Do the quick diagnostic fix first (Option C) to confirm the root cause. It takes 30 minutes and tells you whether the issue is permissions, zombie connection, or something else. Even if you proceed with Audio Bridge, knowing the root cause informs future decisions.

Specifically, add this before Op 4:

// Check bot's current voice state via REST API
vs, err := client.Rest().GetBotVoiceState(gID)
if err == nil && vs.ChannelID != nil {
    slog.Warn("gateway: Discord REST shows bot in voice (cache missed this)",
        "current_channel", vs.ChannelID)
}

// Check bot permissions on target channel
perms, err := client.Rest().GetChannel(chID)
// Log effective permissions

This will immediately tell you whether the issue is:

Stale voice state that the cache missed (REST shows bot in channel)
Missing permissions (CONNECT not in effective permissions)
Something else (REST shows correct state, permissions are fine)

5. Risk Assessment

Risk	Voice State Proxy (current)	Gateway Audio Bridge	Separate Worker Bot
Discord API change breaks us	High — undocumented credential replay	Low — uses standard voice join	Low — uses standard voice join
Silent failure	High — timeout is only signal	None — gRPC errors explicit	Low — gateway errors explicit
Latency impact	None (direct worker↔Discord)	Minimal (~2-4ms)	None (direct worker↔Discord)
Implementation effort	Already done (but broken)	Medium (new gRPC service)	Low (remove proxy code)
Operational complexity	Medium (credential debugging)	Low (standard gRPC)	High (two bot tokens)
Library upgrade risk	High (VoiceManager=nil hack)	Low (standard API usage)	Low (standard API usage)

Summary

The Voice State Proxy was a clever solution to a real problem, but it’s proven unreliable in production.

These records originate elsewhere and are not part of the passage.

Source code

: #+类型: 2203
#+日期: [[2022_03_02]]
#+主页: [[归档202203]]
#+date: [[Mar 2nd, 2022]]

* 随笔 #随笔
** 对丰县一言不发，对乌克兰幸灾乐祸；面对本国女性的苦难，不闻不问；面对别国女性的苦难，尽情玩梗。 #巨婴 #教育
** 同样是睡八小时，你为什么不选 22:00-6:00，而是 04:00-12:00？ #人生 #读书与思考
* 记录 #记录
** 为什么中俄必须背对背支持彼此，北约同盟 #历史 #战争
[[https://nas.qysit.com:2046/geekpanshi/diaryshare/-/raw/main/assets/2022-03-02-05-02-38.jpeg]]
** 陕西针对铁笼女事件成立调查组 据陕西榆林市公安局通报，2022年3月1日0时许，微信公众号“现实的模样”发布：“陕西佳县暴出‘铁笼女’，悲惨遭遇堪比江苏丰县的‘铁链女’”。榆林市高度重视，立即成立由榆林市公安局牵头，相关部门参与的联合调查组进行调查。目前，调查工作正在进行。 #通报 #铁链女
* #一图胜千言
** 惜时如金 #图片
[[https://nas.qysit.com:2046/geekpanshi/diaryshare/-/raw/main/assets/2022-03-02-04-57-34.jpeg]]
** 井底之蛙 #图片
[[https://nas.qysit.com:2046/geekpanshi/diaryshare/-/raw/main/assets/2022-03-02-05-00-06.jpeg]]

Three attempts to fix it have all addressed symptoms rather than the root cause — which is almost certainly outside the Go code entirely (permissions or gateway health). Even if we fix the immediate issue, the architecture remains fragile.

The Gateway Audio Bridge eliminates the entire class of problems by keeping voice connection management inside disgo’s well-tested VoiceManager, at a trivially small latency cost. It’s the right long-term answer.